13. The server device of claim 12, wherein preselecting the subset of the multiple blocks to include in the preview of the second page comprises:
selecting a predefined number of blocks on the second page on a predefined location of the second page.
14. The server device of claim 12, wherein preselecting the subset of the multiple blocks to include in the preview of the second page comprises:
adding content to the preview of the second page from a source that is external to the workspace,
wherein the content is linked to the second page via a Uniform Resource Locator (URL) in one of the blocks in the subset of the multiple blocks.
15. The server device of claim 12, wherein preselecting the subset of the multiple blocks to include in the preview of the second page comprises:
determining that a particular block of the multiple blocks is associated with a link to a source external to the workspace; and
in response to determining that the particular block is associated with the link to the source external to the workspace, excluding the particular block from the subset of the multiple blocks.
16. The server device of claim 12, wherein preselecting the subset of the multiple blocks to include in the preview of the second page comprises:
storing the preview as a preview property for a page-type block corresponding to the second page; and
dynamically updating the preview property of the second page on demand or in response to a change to the second page or the multiple blocks.

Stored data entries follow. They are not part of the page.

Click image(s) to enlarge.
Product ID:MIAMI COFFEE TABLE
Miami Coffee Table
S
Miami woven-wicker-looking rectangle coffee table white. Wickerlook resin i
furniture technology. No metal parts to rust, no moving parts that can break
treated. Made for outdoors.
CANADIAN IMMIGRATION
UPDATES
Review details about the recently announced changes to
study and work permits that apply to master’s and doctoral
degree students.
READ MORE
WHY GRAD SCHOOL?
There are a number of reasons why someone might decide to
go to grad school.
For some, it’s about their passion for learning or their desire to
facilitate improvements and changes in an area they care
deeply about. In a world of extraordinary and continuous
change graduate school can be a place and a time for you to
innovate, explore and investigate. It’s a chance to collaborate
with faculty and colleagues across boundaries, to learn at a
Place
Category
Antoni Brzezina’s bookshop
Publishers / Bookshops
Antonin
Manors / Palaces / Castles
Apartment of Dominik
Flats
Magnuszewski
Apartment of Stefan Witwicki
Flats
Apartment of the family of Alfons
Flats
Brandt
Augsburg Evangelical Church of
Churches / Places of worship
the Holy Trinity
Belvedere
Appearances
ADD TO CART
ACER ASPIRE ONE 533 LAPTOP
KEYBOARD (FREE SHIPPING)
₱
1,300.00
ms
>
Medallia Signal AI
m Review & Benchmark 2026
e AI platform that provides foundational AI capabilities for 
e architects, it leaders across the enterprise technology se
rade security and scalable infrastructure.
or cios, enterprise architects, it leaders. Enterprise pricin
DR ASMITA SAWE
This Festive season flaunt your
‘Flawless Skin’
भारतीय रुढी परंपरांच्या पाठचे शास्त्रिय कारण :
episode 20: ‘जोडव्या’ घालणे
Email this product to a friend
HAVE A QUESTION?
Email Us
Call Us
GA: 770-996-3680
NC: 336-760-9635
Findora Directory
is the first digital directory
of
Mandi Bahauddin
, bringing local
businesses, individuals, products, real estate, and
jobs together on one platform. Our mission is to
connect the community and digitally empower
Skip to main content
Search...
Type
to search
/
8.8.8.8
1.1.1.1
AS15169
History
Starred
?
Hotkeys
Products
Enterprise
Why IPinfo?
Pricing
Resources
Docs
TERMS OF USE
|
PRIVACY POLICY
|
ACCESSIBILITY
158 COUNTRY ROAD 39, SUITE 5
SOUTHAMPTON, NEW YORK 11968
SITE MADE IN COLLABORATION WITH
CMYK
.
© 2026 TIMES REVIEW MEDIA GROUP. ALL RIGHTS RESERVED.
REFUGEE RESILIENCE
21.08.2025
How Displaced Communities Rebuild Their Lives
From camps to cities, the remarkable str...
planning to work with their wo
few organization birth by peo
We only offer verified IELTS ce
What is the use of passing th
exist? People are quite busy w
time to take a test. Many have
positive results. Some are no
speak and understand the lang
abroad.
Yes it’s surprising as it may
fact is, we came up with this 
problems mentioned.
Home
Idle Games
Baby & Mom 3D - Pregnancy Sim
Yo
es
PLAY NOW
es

17. A non-transitory, computer-readable storage medium comprising instructions recorded thereon, wherein the instructions, when executed by at least one data processor of a system, cause the system to perform a function on a workspace that includes multiple pages, the processor being caused to:
cause, on a first page of the workspace, display of a link to a second page of the workspace,
wherein the second page embeds multiple blocks as in-page objects;
preselect, prior to runtime of the display of the link to the second page in the first page, a subset of the multiple blocks to include in a preview of the second page,
wherein the subset of the multiple blocks is preselected from among the multiple blocks based on content of a respective block or a location of the respective block on the second page; and
in response to an input relative to the link on the first page,
cause, while displaying the link on the first page, display of the preview of the subset of the multiple blocks from the second page.

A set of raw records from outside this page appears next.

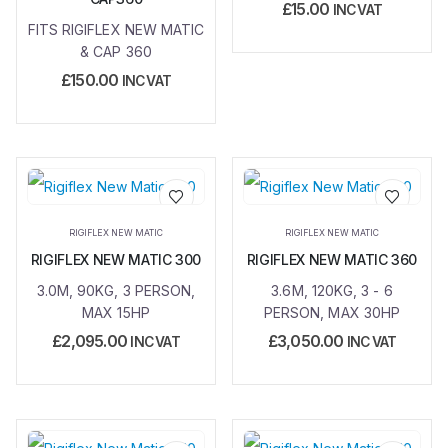
£
15.00
INC VAT
FITS RIGIFLEX NEW MATIC
& CAP 360
£
150.00
INC VAT
Add to
Add to
RIGIFLEX NEW MATIC
RIGIFLEX NEW MATIC
wishlist
wishlist
RIGIFLEX NEW MATIC 300
RIGIFLEX NEW MATIC 360
3.0M, 90KG, 3 PERSON,
3.6M, 120KG, 3 - 6
MAX 15HP
PERSON, MAX 30HP
£
2,095.00
£
3,050.00
INC VAT
INC VAT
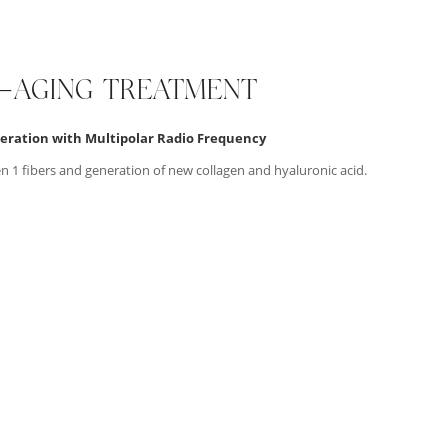
I-AGING TREATMENT
eration with Multipolar Radio Frequency
en 1 fibers and generation of new collagen and hyaluronic acid.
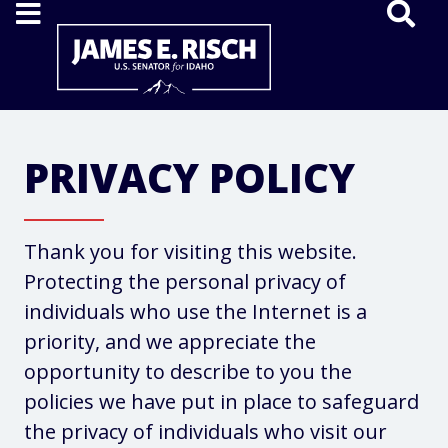
Home
PRIVACY POLICY
Thank you for visiting this website.
Protecting the personal privacy of
individuals who use the Internet is a
priority, and we appreciate the
opportunity to describe to you the
policies we have put in place to safeguard
the privacy of individuals who visit our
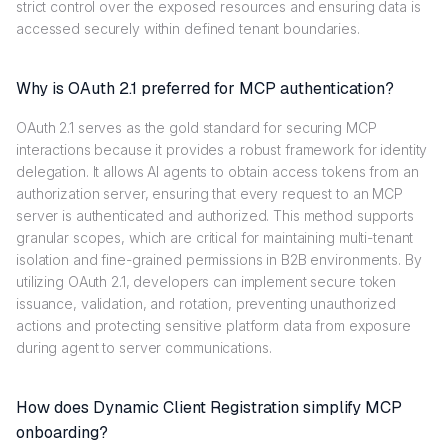
strict control over the exposed resources and ensuring data is
accessed securely within defined tenant boundaries.
Why is OAuth 2.1 preferred for MCP authentication?
OAuth 2.1 serves as the gold standard for securing MCP
interactions because it provides a robust framework for identity
delegation. It allows AI agents to obtain access tokens from an
authorization server, ensuring that every request to an MCP
server is authenticated and authorized. This method supports
granular scopes, which are critical for maintaining multi-tenant
isolation and fine-grained permissions in B2B environments. By
utilizing OAuth 2.1, developers can implement secure token
issuance, validation, and rotation, preventing unauthorized
actions and protecting sensitive platform data from exposure
during agent to server communications.
How does Dynamic Client Registration simplify MCP
onboarding?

18. The computer-readable storage medium of claim 17, wherein
preselecting the subset of the multiple blocks to include in the preview of the second page comprises:
selecting a predefined number of blocks on the second page on a predefined location of the second page.
19. The computer-readable storage medium of claim 17, wherein
preselecting the subset of the multiple blocks to include in the preview of the second page comprises:
adding content to the preview of the second page from a source that is external to the workspace,
wherein the content is linked to the second page via a Uniform Resource Locator (URL) in one of the blocks of the subset of the multiple blocks.

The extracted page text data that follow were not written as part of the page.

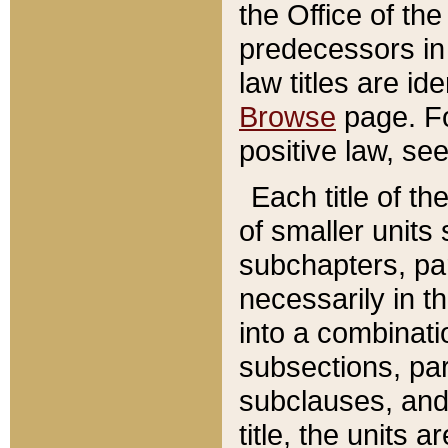
the Office of th
predecessors in
law titles are id
Browse
page. Fo
positive law, se
Each title of t
of smaller units 
subchapters, par
necessarily in t
into a combinati
subsections, pa
subclauses, and 
title, the units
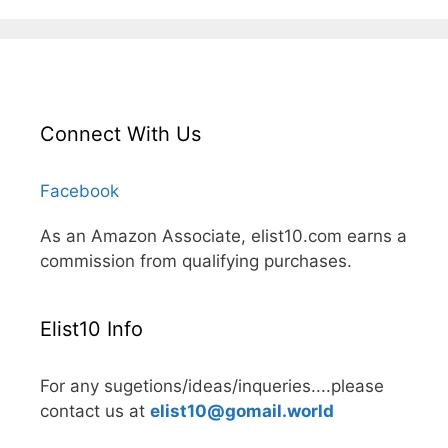
Connect With Us
Facebook
As an Amazon Associate, elist10.com earns a
commission from qualifying purchases.
Elist10 Info
For any sugetions/ideas/inqueries....please
contact us at
elist10@gomail.world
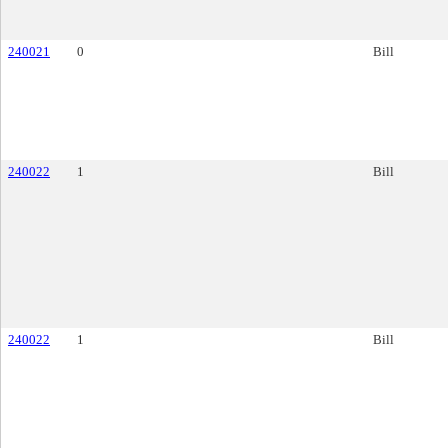
240021
0
Bill
240022
1
Bill
240022
1
Bill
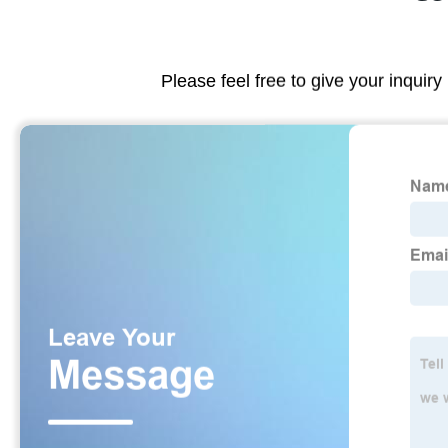
Please feel free to give your inquiry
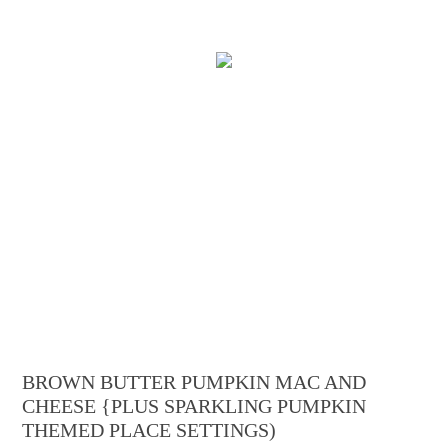
BROWN BUTTER PUMPKIN MAC AND
CHEESE {PLUS SPARKLING PUMPKIN
THEMED PLACE SETTINGS)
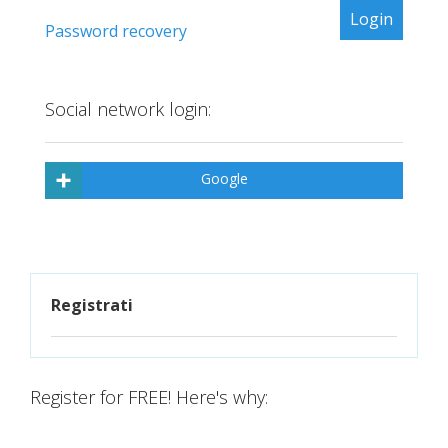
Password recovery
Social network login:
Google
Registrati
Register for FREE! Here's why:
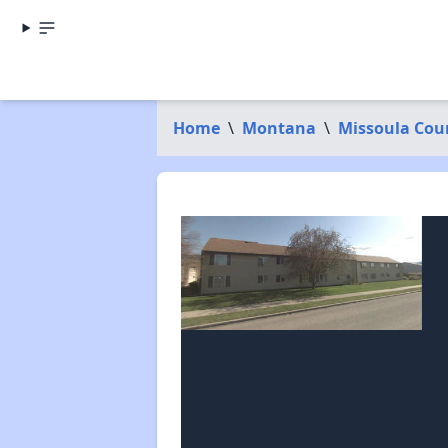
Home
\
Montana
\
Missoula Cou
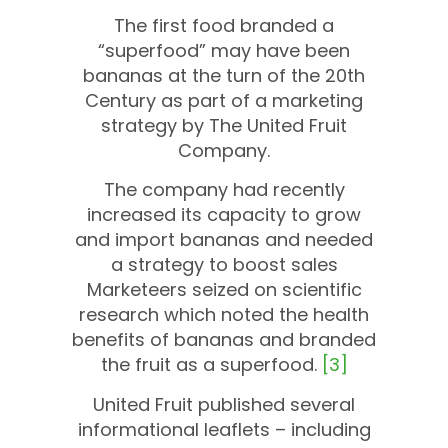
The first food branded a
“superfood” may have been
bananas at the turn of the 20th
Century as part of a marketing
strategy by The United Fruit
Company.
The company had recently
increased its capacity to grow
and import bananas and needed
a strategy to boost sales
Marketeers seized on scientific
research which noted the health
benefits of bananas and branded
the fruit as a superfood.
[3]
United Fruit published several
informational leaflets – including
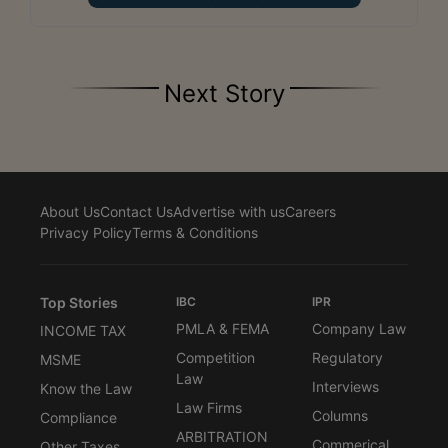
Next Story
About Us
Contact Us
Advertise with us
Careers
Privacy Policy
Terms & Conditions
Top Stories
IBC
IPR
PMLA & FEMA
Company Law
INCOME TAX
Competition
Regulatory
MSME
Law
Interviews
Know the Law
Law Firms
Columns
Compliance
ARBITRATION
Commerical
Other Taxes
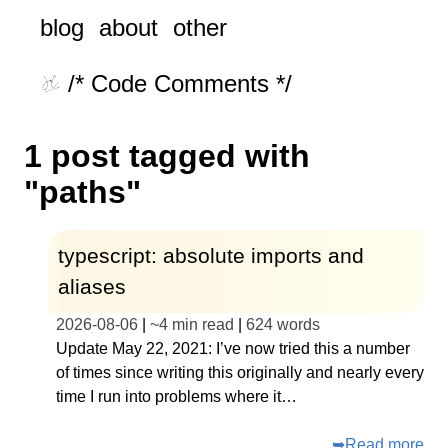
blog
about
other
/* Code Comments */
1 post tagged with
"paths"
typescript: absolute imports and
aliases
2026-08-06
|
~
4 min read
|
624
words
Update May 22, 2021: I’ve now tried this a number
of times since writing this originally and nearly every
time I run into problems where it…
➥
Read more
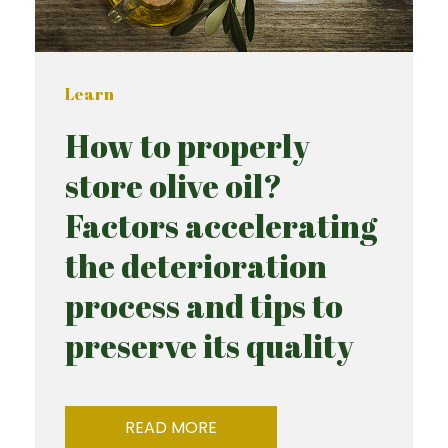
Learn
How to properly
store olive oil?
Factors accelerating
the deterioration
process and tips to
preserve its quality
READ MORE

20. The computer-readable storage medium of claim 17, wherein
preselecting the subset of the multiple blocks to include in the preview of the second page comprises:
determining that a particular block of the multiple blocks is associated with a link to a source external to the workspace; and
in response to determining that the particular block is associated with the link to the source external to the workspace, excluding the particular block from the subset of the multiple blocks.